Friday, April 7, 2023

Integral

 Was reading a question sent to the New York Times. I left my comment and was immediately told how wrong I am. You see the question was being asked by this woman that had been having an affair with this married man. This affair had been going on a number of years but now the wife had passed. The question was how soon she should allow others to see her dating this man. The kicker was this, however. The wife had been suffering from dementia for the last few years. That is why they didn't let anyone know that they were having a relationship.

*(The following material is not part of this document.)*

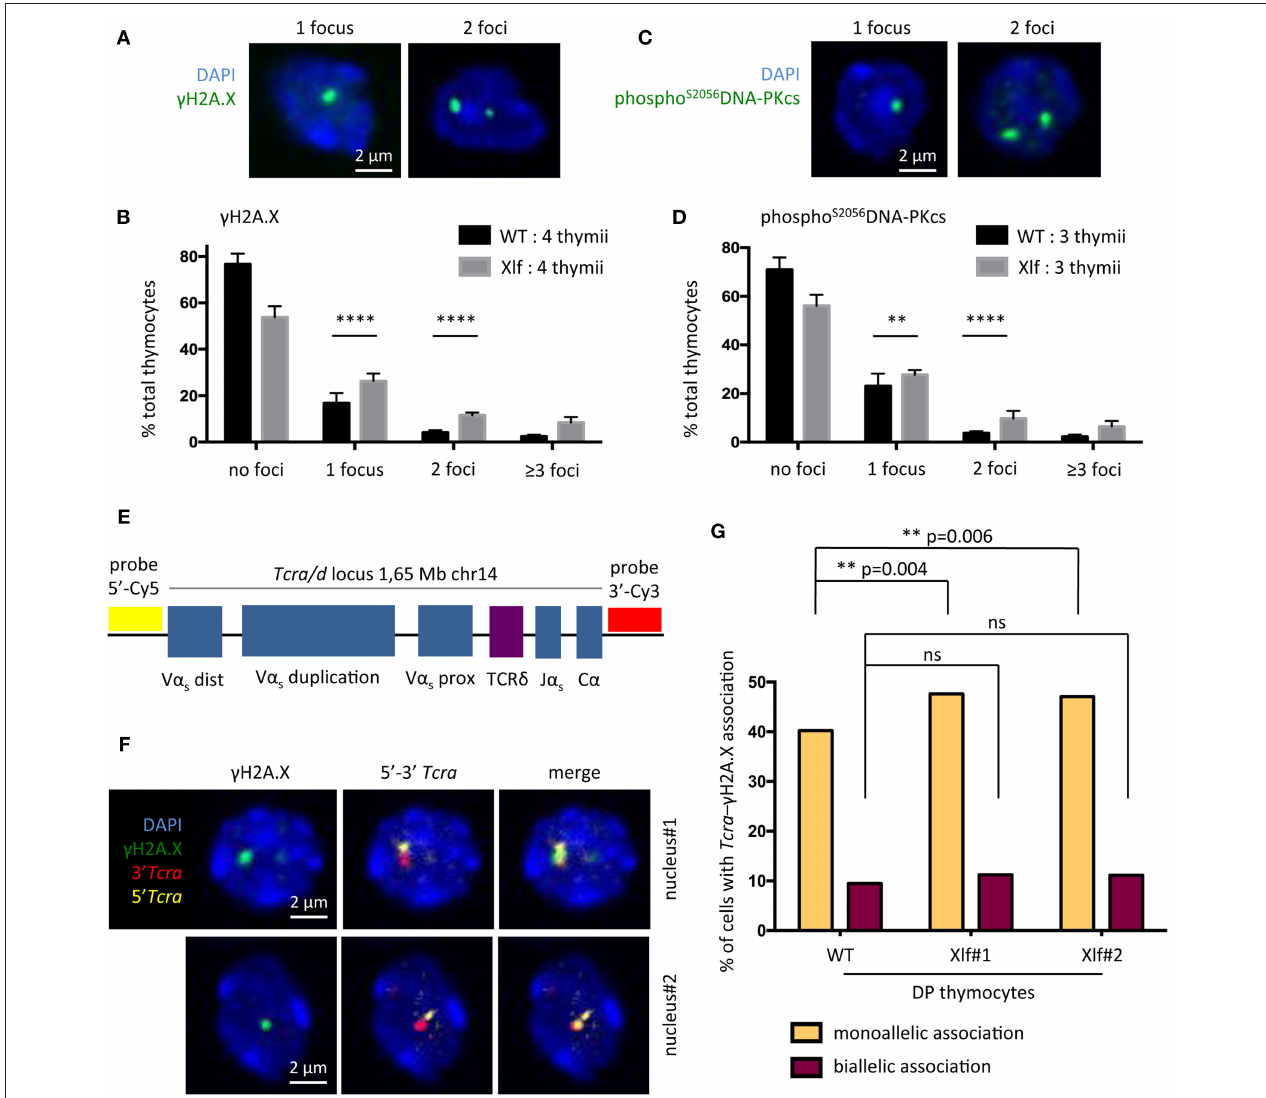
FIGURE 3 | DNA repair defect during TCR α rearrangement in Xlf − / − thymocytes. (A) γ H2A.X DNA repair foci 3-dimensional immunofluorescence in total thymocytes. (B) Quantification of thymocyte nuclei presenting 0, 1, 2 or more than 3 γ H2A.X foci. From 200 to 500 nuclei per thymus were scored. (C) Phospho S2056 DNA-PKcs DNA repair foci 3-dimensional immunofluorescence of in total thymocytes. (D) Quantification of thymocyte nuclei presenting 0, 1, 2 or more than 3 phospho S2056 DNA-PKcs foci. From 200 to 500 nuclei per thymus were scored. (E) Schematic representation of the Tcra/d locus in mice and positions of the probes used for DNA-FISH. RP23-255N13 and RP23-304L21 BAC probes label the 3 ′ and 5 ′ edges of the Tcra/d locus, respectively. (F) 3-dimensional Immuno-DNA-FISH analysis of TCR α rearrangement in sorted CD4 + CD8 + DP thymocytes in 2 independent nuclei. A γ H2A.X focus associated with Tcra locus indicates an ongoing TCR α rearrangement. (G) Quantification of CD4 + CD8 + DP thymocyte nuclei displaying 1 or 2 Tcra - γ H2A.X association. 1 thymus from a WT mouse and 2 thymii from Xlf − / − mice were analyzed. Around 550 nuclei per thymus were scored. P -values were calculated using two-tail Fisher’s exact test (B,D,G) .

 My first thought was, so you're saying it is alright to have an affair as long as the wife doesn't know about it? That seemed to be the premise as she explained to the readers how his wife had dementia and didn't know anything anyway. That seemed to make it alright for her, and him, but they didn't want to let anyone else know that. I thought, that's because they both know that it is wrong. It was then I wrote my remarks and got an immediate response that I was completely wrong about all of that. I was told that remaining faithful to your wife even when she has dementia and doesn't know you anymore is just a silly religious belief. I was told that being a martyr for love was just doing it for yourself, for your own good. Really it was suggested I should just cheat as long as she doesn't know and it makes me happy because, well, I deserve to be happy. A commitment isn't forever! 

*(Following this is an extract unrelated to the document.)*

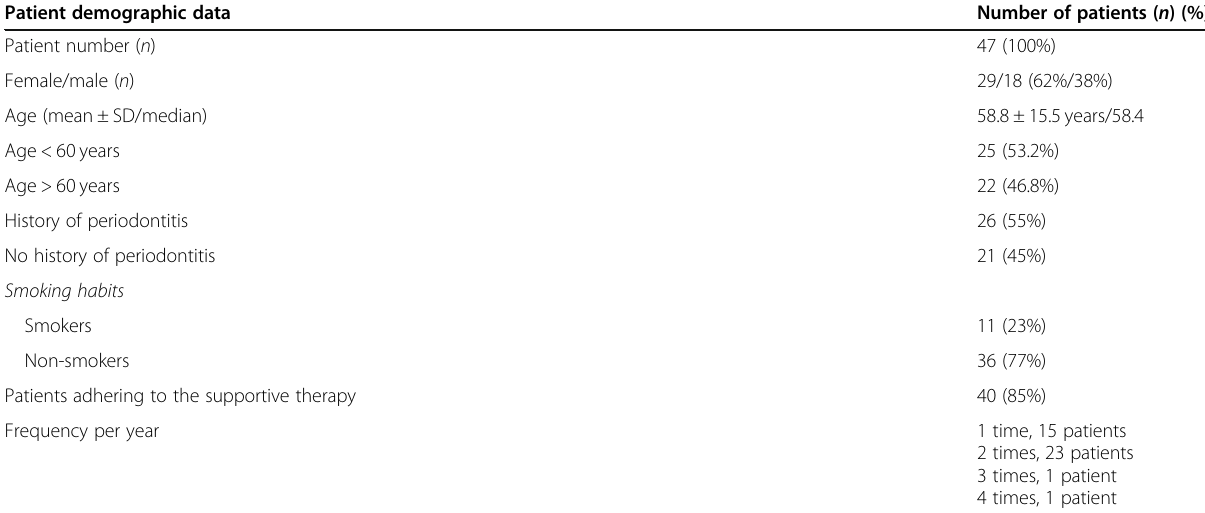
Table 1 Patient demographic data Patient demographic data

 I continued the back and forth a bit explaining my thoughts. Yes, I got caught up in something that isn't my business, but she posted it, so I felt an obligation. I do forget that people posting such things are just looking for validation, an agreement to ease their conscious. It isn't wrong if others agree that it is right, or at least, justifiable. I couldn't help but try to impress one point upon this individual. That point is you gave your word to another person that you would be faithful and true. That is what she insists is the religious part because well, it wasn't written down anywhere. She informed me she had studied religion at university and so was well informed about such matters. Then she tells me her grandmother suffered from dementia and how terrible that was and how she would have fully supported her grandfather had he decided to pursue a romantic relationship. She explained how her grandmother had forgotten them all! I responded with; no, it is you that forgot her! 
 You can't know what is in the mind of another, especially so when they have lost the ability to communicate with you. With all our science we can't say those with dementia don't remember, all we can say is, they can't communicate with us. I asked her if there were other illnesses that qualified for this exemption. What if you are paralyzed, or have terminal cancer or long covid, can I just start an affair as long as I don't tell you? Is that how marriage works? I just don't get it. If you don't want to be with that person any longer just say so. 

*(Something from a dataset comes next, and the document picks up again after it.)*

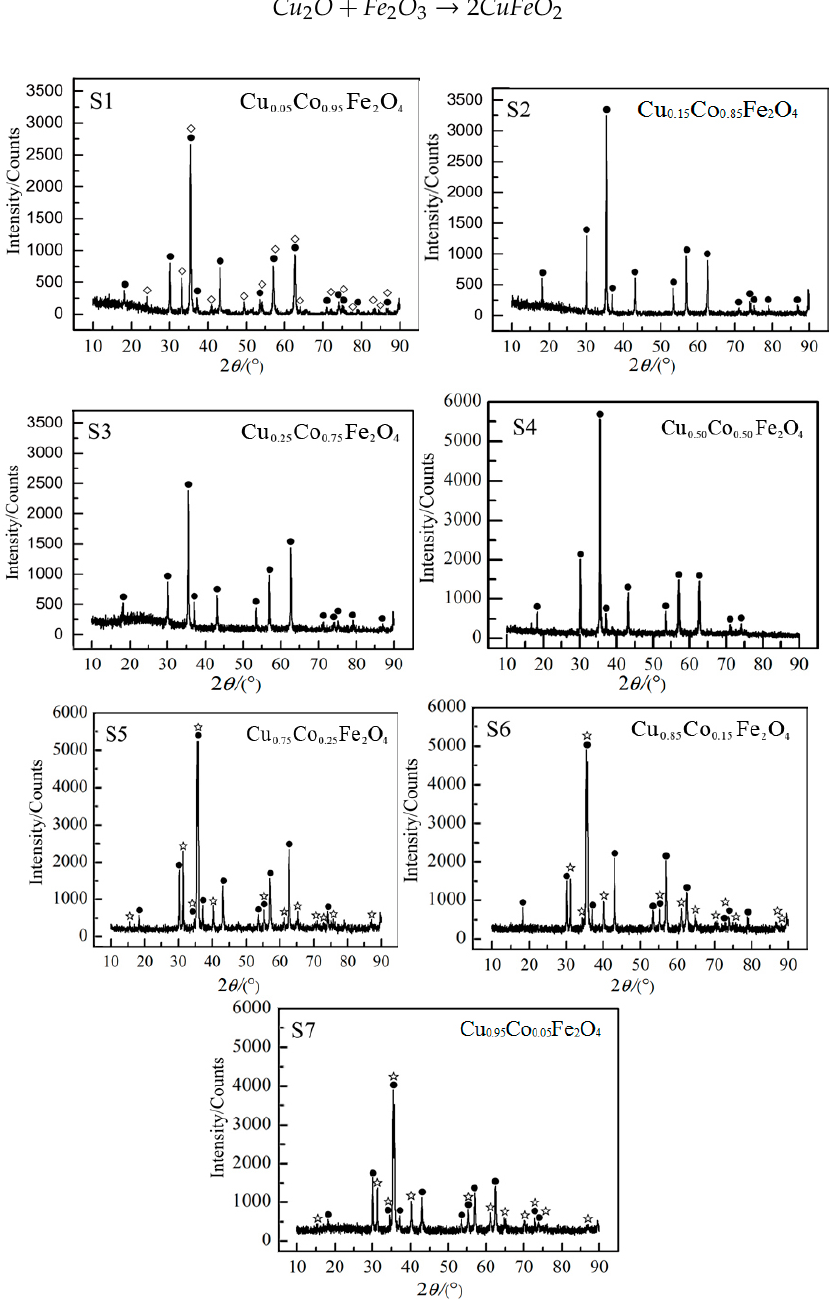
Figure 3. XRD pattern of the sample. The symbols • , and (cid:73) represent spinel, Fe 2 O 3 and delafossite, (cid:51) respectively. Cu 0.05 Co 0.95 Fe 2 O 4 (S1); Cu 0.15 Co 0.85 Fe 2 O 4 (S2); Cu 0.25 Co 0.75 Fe 2 O 4 (S3); Cu 0.50 Co 0.50 Fe 2 O 4 (S4); Cu 0.85 Co 0.15 Fe 2 O 4 (S5); Cu 0.95 Co 0.05 Fe 2 O 4 (S6); Cu 0.75 Co 0.25 Fe 2 O 4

 That's my opinion, my belief on that. Marriage isn't multiple choice! It is either yes or no. That includes everything associated with that marriage. Marriage is a commitment, a promise made. You give your word. Yes, you can take it back. The only way to do so is to come right out and say so. Anything else is a deceit. This rationalization is just another deceit. Well, she doesn't know so it's alright. Intregrity is doing the right thing even when no one is looking. It's integral to marriage. It's why we say, I do, I will, and so help me God! I finished my conversation with this person with this simple statement. If you don't want others to know what you are doing, or did, most likely you shouldn't have been doing that in the first place. 

1 comment:

  1. I have heard this story before of the woman having an affair when the wife has dementia. I don't think it's about the wife not knowing. I think it's about the couple having an affair not appearing to be taking advantage of the poor wife's state. They just don't want to "look bad" to the public and have to expalin themselves or be shunned by their friends who think they are callous.